> **Your assignment**:
Exactly as written, copy every line from the one containing "pinky tip: (863, 802)" through the end of the records, with the pictures left out.

══ The data

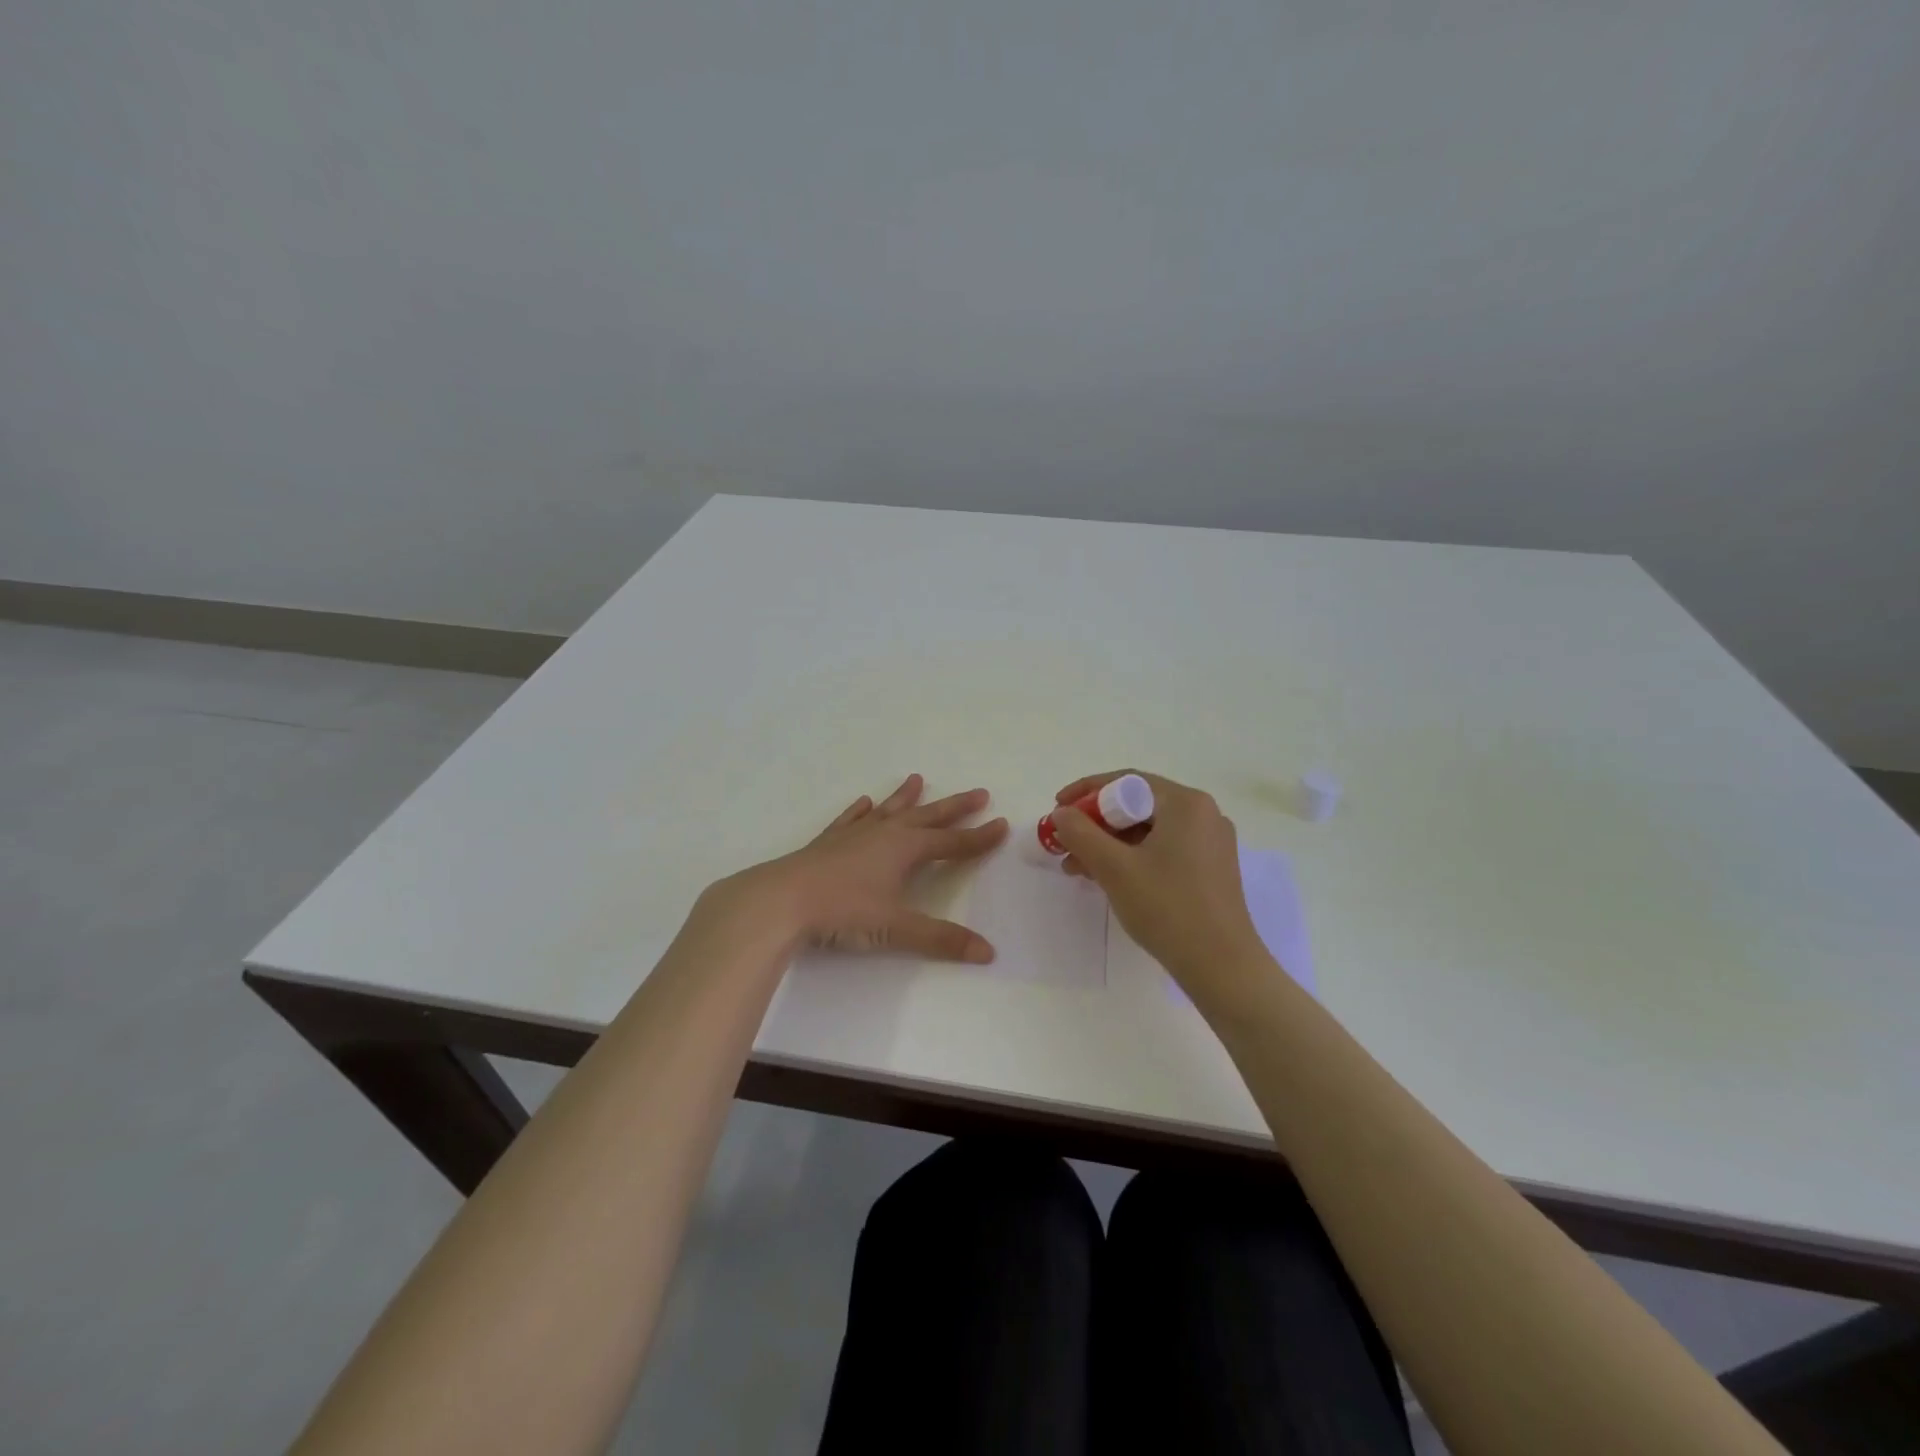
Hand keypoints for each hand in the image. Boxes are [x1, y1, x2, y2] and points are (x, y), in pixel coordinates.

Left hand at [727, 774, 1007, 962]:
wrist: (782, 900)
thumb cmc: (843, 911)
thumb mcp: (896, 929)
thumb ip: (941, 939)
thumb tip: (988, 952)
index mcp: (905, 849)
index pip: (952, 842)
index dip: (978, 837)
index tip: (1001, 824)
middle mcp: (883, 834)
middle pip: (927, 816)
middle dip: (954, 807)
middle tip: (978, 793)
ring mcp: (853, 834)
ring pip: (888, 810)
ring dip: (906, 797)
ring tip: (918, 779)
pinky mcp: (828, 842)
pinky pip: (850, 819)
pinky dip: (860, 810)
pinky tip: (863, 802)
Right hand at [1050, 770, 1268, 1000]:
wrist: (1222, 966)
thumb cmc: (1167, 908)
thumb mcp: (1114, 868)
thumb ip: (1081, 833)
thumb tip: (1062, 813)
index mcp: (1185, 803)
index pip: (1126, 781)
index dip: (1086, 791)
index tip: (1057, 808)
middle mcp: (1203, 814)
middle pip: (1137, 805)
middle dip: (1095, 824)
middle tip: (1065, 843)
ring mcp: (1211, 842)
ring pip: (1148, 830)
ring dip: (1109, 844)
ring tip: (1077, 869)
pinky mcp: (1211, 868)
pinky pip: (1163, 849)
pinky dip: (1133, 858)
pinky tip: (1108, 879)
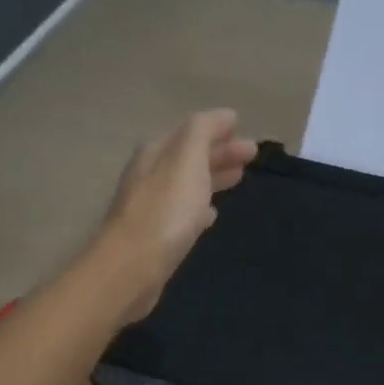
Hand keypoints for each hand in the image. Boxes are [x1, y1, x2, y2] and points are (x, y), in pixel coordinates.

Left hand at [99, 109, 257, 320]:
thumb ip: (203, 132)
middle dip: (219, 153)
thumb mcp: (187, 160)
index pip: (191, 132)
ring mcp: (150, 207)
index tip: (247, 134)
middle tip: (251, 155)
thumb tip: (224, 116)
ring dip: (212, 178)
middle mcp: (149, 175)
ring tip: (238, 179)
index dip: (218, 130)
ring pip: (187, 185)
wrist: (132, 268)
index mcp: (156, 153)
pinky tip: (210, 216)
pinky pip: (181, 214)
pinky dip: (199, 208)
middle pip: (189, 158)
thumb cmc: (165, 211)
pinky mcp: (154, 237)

════

> **Written reply**:
pinky tip: (863, 802)
Right hand at [1050, 770, 1268, 1000]:
wrist: (1222, 966)
thumb cmc: (1167, 908)
thumb mcp: (1114, 868)
thumb ip: (1081, 833)
thumb tip: (1062, 813)
index mcp: (1185, 803)
index pip: (1126, 781)
index dip: (1086, 791)
index tip: (1057, 808)
middle mcp: (1203, 814)
middle pip: (1137, 805)
middle dip: (1095, 824)
middle tip: (1065, 843)
ring mcp: (1211, 842)
ring pip: (1148, 830)
ring dip: (1109, 844)
ring tip: (1077, 869)
pinky mcp: (1211, 868)
pinky pip: (1163, 849)
pinky dip: (1133, 858)
pinky tip: (1108, 879)
Hand keypoints for each hand in the image. Boxes are [x1, y1, x2, y2] and points are (x, y), in pixel coordinates.

Left hand at [99, 109, 257, 320]:
thumb ip: (203, 132)
middle dip: (219, 153)
thumb mcp: (187, 160)
index pip: (191, 132)
ring mcp: (150, 207)
index tip: (247, 134)
middle tip: (251, 155)
thumb tip: (224, 116)
ring dip: (212, 178)
middle mcp: (149, 175)
ring tip: (238, 179)
index dip: (218, 130)
ring pip: (187, 185)
wrist: (132, 268)
index mcp: (156, 153)
pinky tip: (210, 216)
pinky pip: (181, 214)
pinky dip: (199, 208)
middle pip: (189, 158)
thumb cmc: (165, 211)
pinky mcp: (154, 237)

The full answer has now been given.